Data records
※
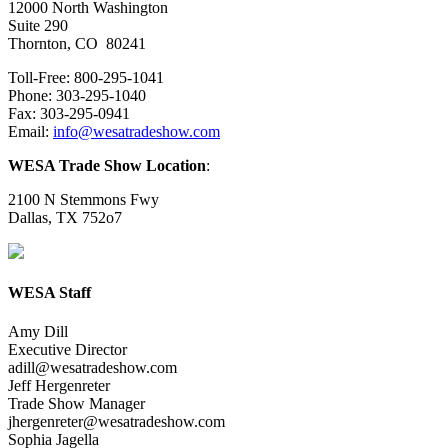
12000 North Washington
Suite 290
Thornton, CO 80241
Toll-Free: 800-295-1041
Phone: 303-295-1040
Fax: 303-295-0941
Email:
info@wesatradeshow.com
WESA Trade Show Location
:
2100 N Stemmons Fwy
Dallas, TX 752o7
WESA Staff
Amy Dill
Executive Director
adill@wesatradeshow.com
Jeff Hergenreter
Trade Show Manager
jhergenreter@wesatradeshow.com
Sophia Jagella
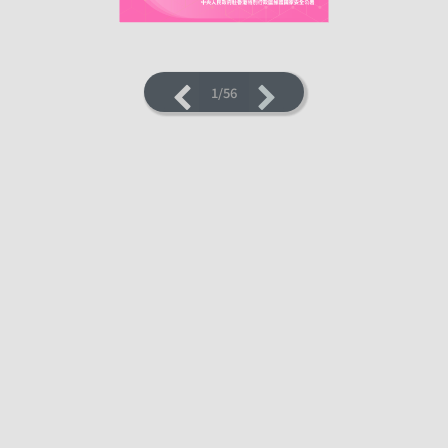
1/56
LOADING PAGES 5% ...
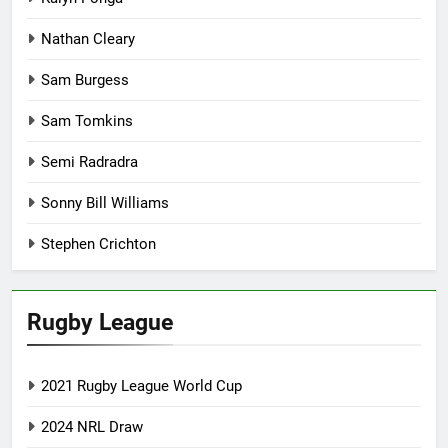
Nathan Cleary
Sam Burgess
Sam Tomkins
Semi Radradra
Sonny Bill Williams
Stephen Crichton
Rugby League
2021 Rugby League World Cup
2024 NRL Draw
※
* EXERCISE INSTRUCTIONS *
Reproduce the text of all the items above line for line without any changes, and leave out the pictures.

* ANSWER AREA *
12000 North Washington
Suite 290
Thornton, CO 80241
Toll-Free: 800-295-1041
Phone: 303-295-1040
Fax: 303-295-0941
Email:
info@wesatradeshow.com
WESA Trade Show Location
:
2100 N Stemmons Fwy
Dallas, TX 752o7
WESA Staff
Amy Dill
Executive Director
adill@wesatradeshow.com
Jeff Hergenreter
Trade Show Manager
jhergenreter@wesatradeshow.com
Sophia Jagella
1/56
LOADING PAGES 5% ...
Nathan Cleary
Sam Burgess
Sam Tomkins
Semi Radradra
Sonny Bill Williams
Stephen Crichton
Rugby League
2021 Rugby League World Cup
2024 NRL Draw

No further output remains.